TASK DIRECTIONS | Copy every line of the records below word for word. Leave out the pictures.

Extracted data entries |
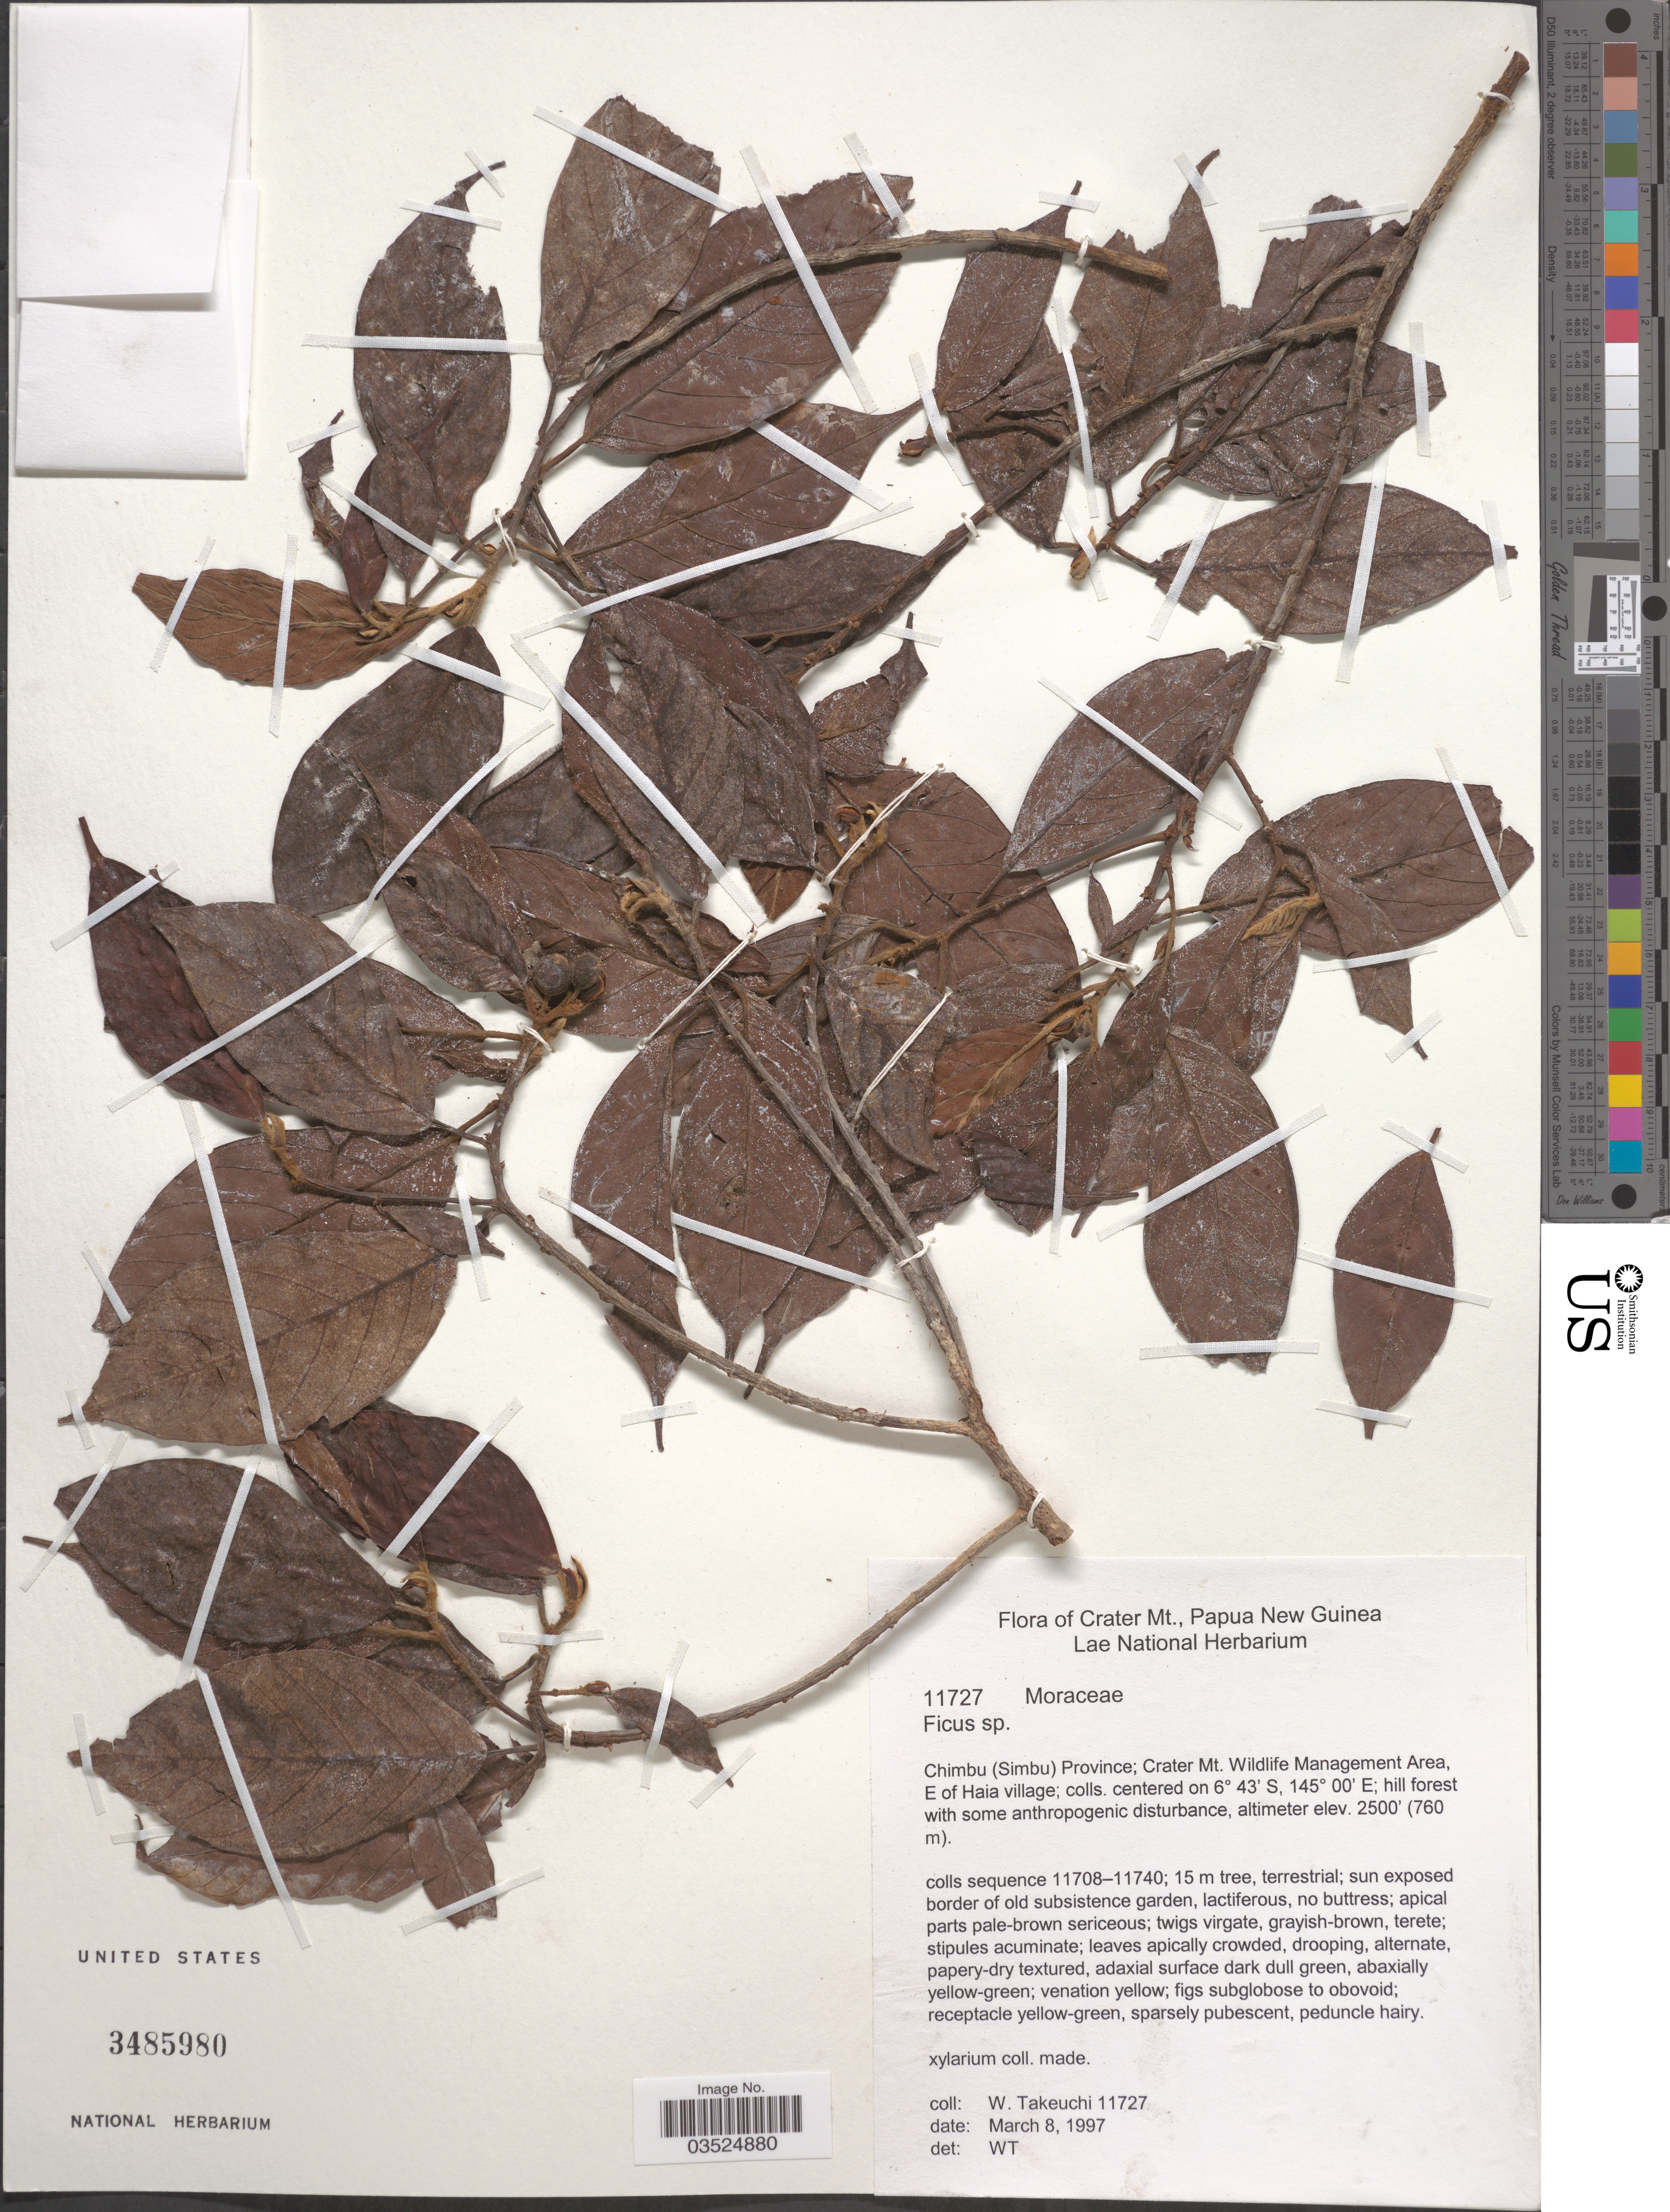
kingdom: Plantae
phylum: Tracheophyta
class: Magnoliopsida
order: Rosales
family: Moraceae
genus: Ficus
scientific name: Ficus sp.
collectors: W. Takeuchi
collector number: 11727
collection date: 1997-03-08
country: Papua New Guinea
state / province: Chimbu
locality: Chimbu (Simbu) Province. Crater Mt. Wildlife Management Area, E of Haia village.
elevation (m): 762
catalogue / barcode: US 3485980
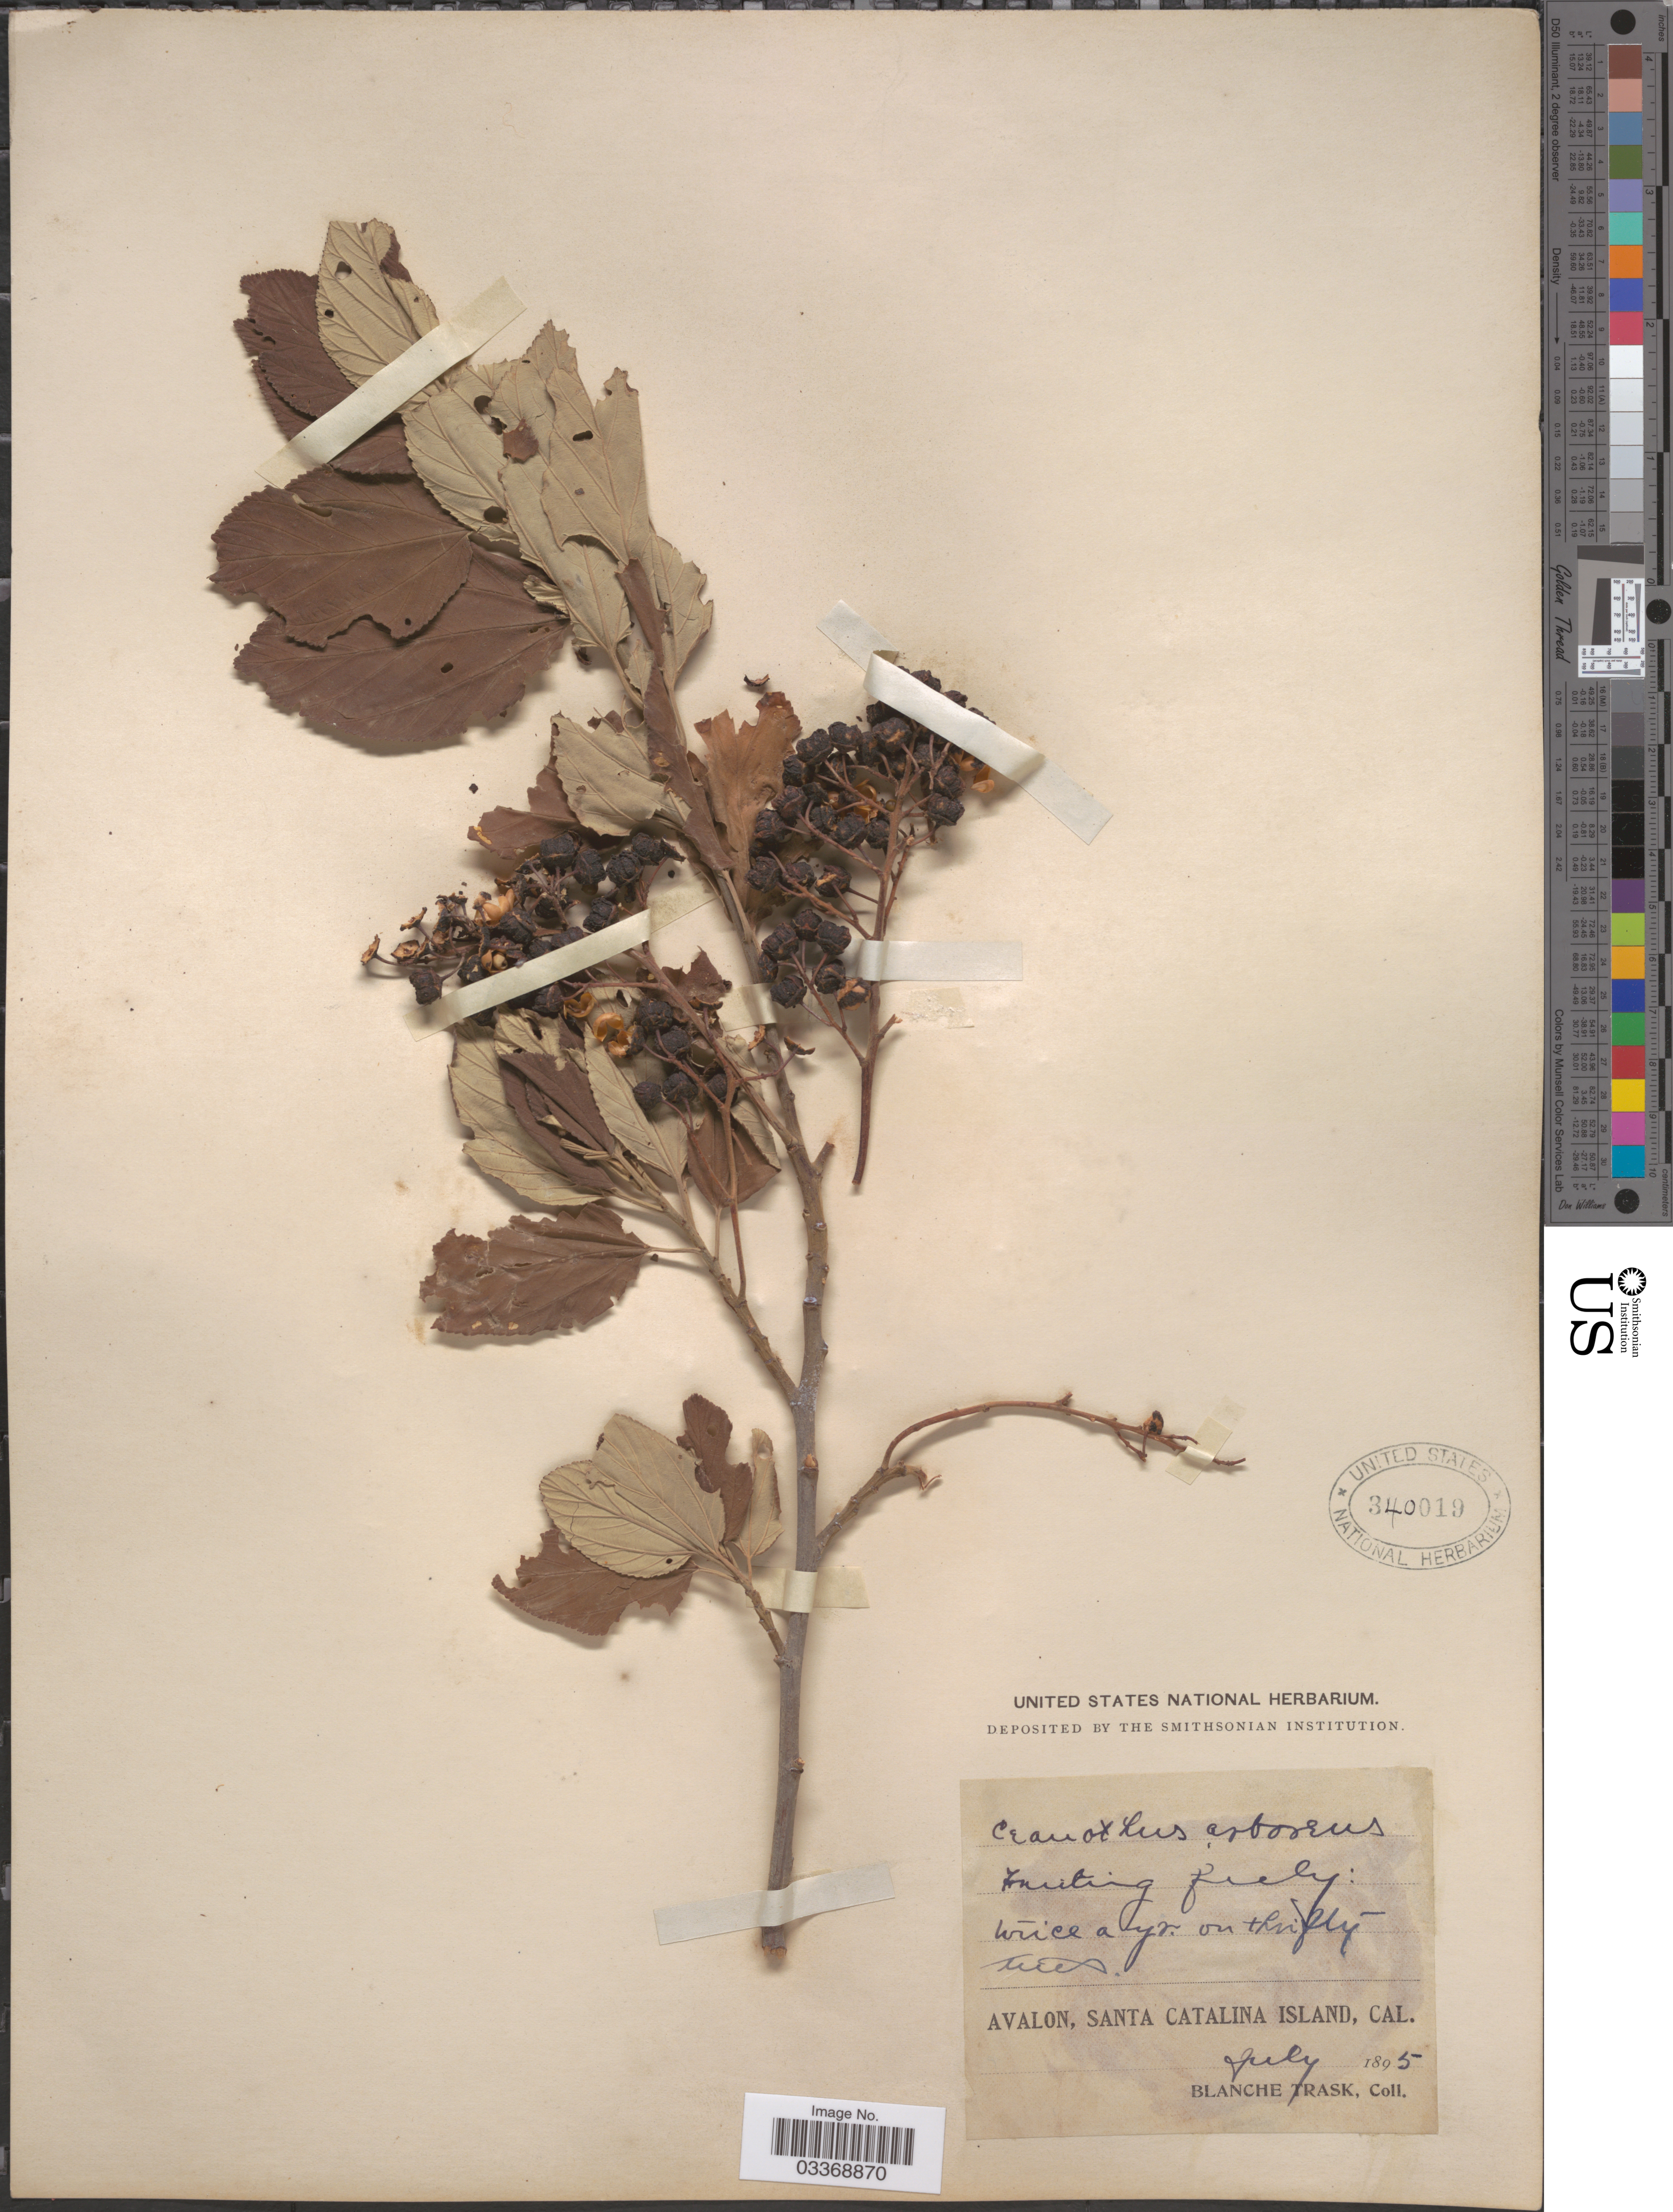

WRITTEN ANSWER |
kingdom: Plantae
phylum: Tracheophyta
class: Magnoliopsida
order: Rosales
family: Moraceae
genus: Ficus
scientific name: Ficus sp.
collectors: W. Takeuchi
collector number: 11727
collection date: 1997-03-08
country: Papua New Guinea
state / province: Chimbu
locality: Chimbu (Simbu) Province. Crater Mt. Wildlife Management Area, E of Haia village.
elevation (m): 762
catalogue / barcode: US 3485980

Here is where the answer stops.